**Problem description**. Line by line, transcribe the material shown below exactly.

+++

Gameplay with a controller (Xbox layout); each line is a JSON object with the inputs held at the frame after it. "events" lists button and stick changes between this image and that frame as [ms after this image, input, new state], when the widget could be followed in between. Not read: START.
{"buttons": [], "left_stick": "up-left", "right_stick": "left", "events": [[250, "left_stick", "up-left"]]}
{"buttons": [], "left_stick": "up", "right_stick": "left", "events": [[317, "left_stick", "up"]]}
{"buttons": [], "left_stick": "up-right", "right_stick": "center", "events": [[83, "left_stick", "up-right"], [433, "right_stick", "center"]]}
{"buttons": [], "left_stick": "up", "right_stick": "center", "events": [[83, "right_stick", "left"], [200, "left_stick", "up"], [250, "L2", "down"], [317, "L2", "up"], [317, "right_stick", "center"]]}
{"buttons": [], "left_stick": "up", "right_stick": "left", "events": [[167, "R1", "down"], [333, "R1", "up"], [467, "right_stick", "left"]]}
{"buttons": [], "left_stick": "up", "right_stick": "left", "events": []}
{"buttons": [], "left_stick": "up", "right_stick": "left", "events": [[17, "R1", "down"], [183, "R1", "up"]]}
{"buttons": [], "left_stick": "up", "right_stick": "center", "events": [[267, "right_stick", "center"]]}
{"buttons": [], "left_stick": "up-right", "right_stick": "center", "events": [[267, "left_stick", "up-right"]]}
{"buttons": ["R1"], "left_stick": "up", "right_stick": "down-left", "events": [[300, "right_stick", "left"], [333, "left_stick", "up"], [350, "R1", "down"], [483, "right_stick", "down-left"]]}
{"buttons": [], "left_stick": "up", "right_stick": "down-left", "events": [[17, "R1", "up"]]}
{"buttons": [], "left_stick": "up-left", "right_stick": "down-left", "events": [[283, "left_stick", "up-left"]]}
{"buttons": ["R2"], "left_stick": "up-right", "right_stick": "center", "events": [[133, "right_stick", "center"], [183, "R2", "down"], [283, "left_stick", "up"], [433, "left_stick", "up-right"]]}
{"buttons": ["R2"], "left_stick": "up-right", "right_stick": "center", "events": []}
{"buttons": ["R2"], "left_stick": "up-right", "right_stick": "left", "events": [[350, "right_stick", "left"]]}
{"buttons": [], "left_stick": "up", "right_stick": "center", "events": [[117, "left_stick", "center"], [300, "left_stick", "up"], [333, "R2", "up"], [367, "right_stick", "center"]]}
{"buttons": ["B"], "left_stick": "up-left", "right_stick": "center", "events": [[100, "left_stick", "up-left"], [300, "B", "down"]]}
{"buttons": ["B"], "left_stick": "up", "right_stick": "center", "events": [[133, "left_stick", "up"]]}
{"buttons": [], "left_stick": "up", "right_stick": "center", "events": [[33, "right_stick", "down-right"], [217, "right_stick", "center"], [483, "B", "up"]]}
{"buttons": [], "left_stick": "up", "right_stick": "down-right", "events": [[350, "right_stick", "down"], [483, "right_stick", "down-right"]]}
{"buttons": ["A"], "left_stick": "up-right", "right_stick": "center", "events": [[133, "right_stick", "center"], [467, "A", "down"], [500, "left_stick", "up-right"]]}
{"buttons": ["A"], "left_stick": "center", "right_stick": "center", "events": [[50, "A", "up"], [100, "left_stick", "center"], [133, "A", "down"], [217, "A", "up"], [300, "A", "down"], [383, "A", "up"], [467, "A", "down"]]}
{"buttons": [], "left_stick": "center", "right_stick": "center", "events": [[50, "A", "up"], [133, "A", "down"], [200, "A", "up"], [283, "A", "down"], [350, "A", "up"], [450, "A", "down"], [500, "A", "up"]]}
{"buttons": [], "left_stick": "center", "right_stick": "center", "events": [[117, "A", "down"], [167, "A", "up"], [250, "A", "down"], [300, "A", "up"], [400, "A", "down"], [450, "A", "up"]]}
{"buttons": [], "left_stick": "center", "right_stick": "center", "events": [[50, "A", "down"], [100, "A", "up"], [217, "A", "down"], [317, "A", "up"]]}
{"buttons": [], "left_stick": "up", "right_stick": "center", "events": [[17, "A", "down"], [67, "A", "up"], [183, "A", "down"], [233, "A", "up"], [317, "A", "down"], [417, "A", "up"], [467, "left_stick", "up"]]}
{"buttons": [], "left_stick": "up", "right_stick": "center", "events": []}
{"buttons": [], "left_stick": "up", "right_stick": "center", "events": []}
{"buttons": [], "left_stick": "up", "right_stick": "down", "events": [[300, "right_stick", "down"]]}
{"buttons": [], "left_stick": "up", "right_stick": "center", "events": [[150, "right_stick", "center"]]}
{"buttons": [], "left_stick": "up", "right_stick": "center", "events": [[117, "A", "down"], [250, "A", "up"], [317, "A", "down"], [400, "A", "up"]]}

+++

**Output**.
Gameplay with a controller (Xbox layout); each line is a JSON object with the inputs held at the frame after it. "events" lists button and stick changes between this image and that frame as [ms after this image, input, new state], when the widget could be followed in between. Not read: START.
{"buttons": [], "left_stick": "up-left", "right_stick": "left", "events": [[250, "left_stick", "up-left"]]}
{"buttons": [], "left_stick": "up", "right_stick": "left", "events": [[317, "left_stick", "up"]]}
{"buttons": [], "left_stick": "up-right", "right_stick": "center", "events": [[83, "left_stick", "up-right"], [433, "right_stick", "center"]]}
{"buttons": [], "left_stick": "up", "right_stick": "center", "events": [[83, "right_stick", "left"], [200, "left_stick", "up"], [250, "L2", "down"], [317, "L2", "up"], [317, "right_stick", "center"]]}
{"buttons": [], "left_stick": "up", "right_stick": "left", "events": [[167, "R1", "down"], [333, "R1", "up"], [467, "right_stick", "left"]]}
{"buttons": [], "left_stick": "up", "right_stick": "left", "events": []}
{"buttons": [], "left_stick": "up", "right_stick": "left", "events": [[17, "R1", "down"], [183, "R1", "up"]]}
{"buttons": [], "left_stick": "up", "right_stick": "center", "events": [[267, "right_stick", "center"]]}
{"buttons": [], "left_stick": "up-right", "right_stick": "center", "events": [[267, "left_stick", "up-right"]]}
{"buttons": ["R1"], "left_stick": "up", "right_stick": "down-left", "events": [[300, "right_stick", "left"], [333, "left_stick", "up"], [350, "R1", "down"], [483, "right_stick", "down-left"]]}
{"buttons": [], "left_stick": "up", "right_stick": "down-left", "events": [[17, "R1", "up"]]}
{"buttons": [], "left_stick": "up-left", "right_stick": "down-left", "events": [[283, "left_stick", "up-left"]]}
{"buttons": ["R2"], "left_stick": "up-right", "right_stick": "center", "events": [[133, "right_stick", "center"], [183, "R2", "down"], [283, "left_stick", "up"], [433, "left_stick", "up-right"]]}
{"buttons": ["R2"], "left_stick": "up-right", "right_stick": "center", "events": []}
{"buttons": ["R2"], "left_stick": "up-right", "right_stick": "left", "events": [[350, "right_stick", "left"]]}
{"buttons": [], "left_stick": "up", "right_stick": "center", "events": [[117, "left_stick", "center"], [300, "left_stick", "up"], [333, "R2", "up"], [367, "right_stick", "center"]]}
{"buttons": ["B"], "left_stick": "up-left", "right_stick": "center", "events": [[100, "left_stick", "up-left"], [300, "B", "down"]]}
{"buttons": ["B"], "left_stick": "up", "right_stick": "center", "events": [[133, "left_stick", "up"]]}
{"buttons": [], "left_stick": "up", "right_stick": "center", "events": [[33, "right_stick", "down-right"], [217, "right_stick", "center"], [483, "B", "up"]]}
{"buttons": [], "left_stick": "up", "right_stick": "down-right", "events": [[350, "right_stick", "down"], [483, "right_stick", "down-right"]]}
{"buttons": ["A"], "left_stick": "up-right", "right_stick": "center", "events": [[133, "right_stick", "center"], [467, "A", "down"], [500, "left_stick", "up-right"]]}
{"buttons": ["A"], "left_stick": "center", "right_stick": "center", "events": [[50, "A", "up"], [100, "left_stick", "center"], [133, "A", "down"], [217, "A", "up"], [300, "A", "down"], [383, "A", "up"], [467, "A", "down"]]}
{"buttons": [], "left_stick": "center", "right_stick": "center", "events": [[50, "A", "up"], [133, "A", "down"], [200, "A", "up"], [283, "A", "down"], [350, "A", "up"], [450, "A", "down"], [500, "A", "up"]]}
{"buttons": [], "left_stick": "center", "right_stick": "center", "events": [[117, "A", "down"], [167, "A", "up"], [250, "A", "down"], [300, "A", "up"], [400, "A", "down"], [450, "A", "up"]]}
{"buttons": [], "left_stick": "center", "right_stick": "center", "events": [[50, "A", "down"], [100, "A", "up"], [217, "A", "down"], [317, "A", "up"]]}
{"buttons": [], "left_stick": "up", "right_stick": "center", "events": [[17, "A", "down"], [67, "A", "up"], [183, "A", "down"], [233, "A", "up"], [317, "A", "down"], [417, "A", "up"], [467, "left_stick", "up"]]}
{"buttons": [], "left_stick": "up", "right_stick": "center", "events": []}
{"buttons": [], "left_stick": "up", "right_stick": "center", "events": []}
{"buttons": [], "left_stick": "up", "right_stick": "down", "events": [[300, "right_stick", "down"]]}
{"buttons": [], "left_stick": "up", "right_stick": "center", "events": [[150, "right_stick", "center"]]}
{"buttons": [], "left_stick": "up", "right_stick": "center", "events": [[117, "A", "down"], [250, "A", "up"], [317, "A", "down"], [400, "A", "up"]]}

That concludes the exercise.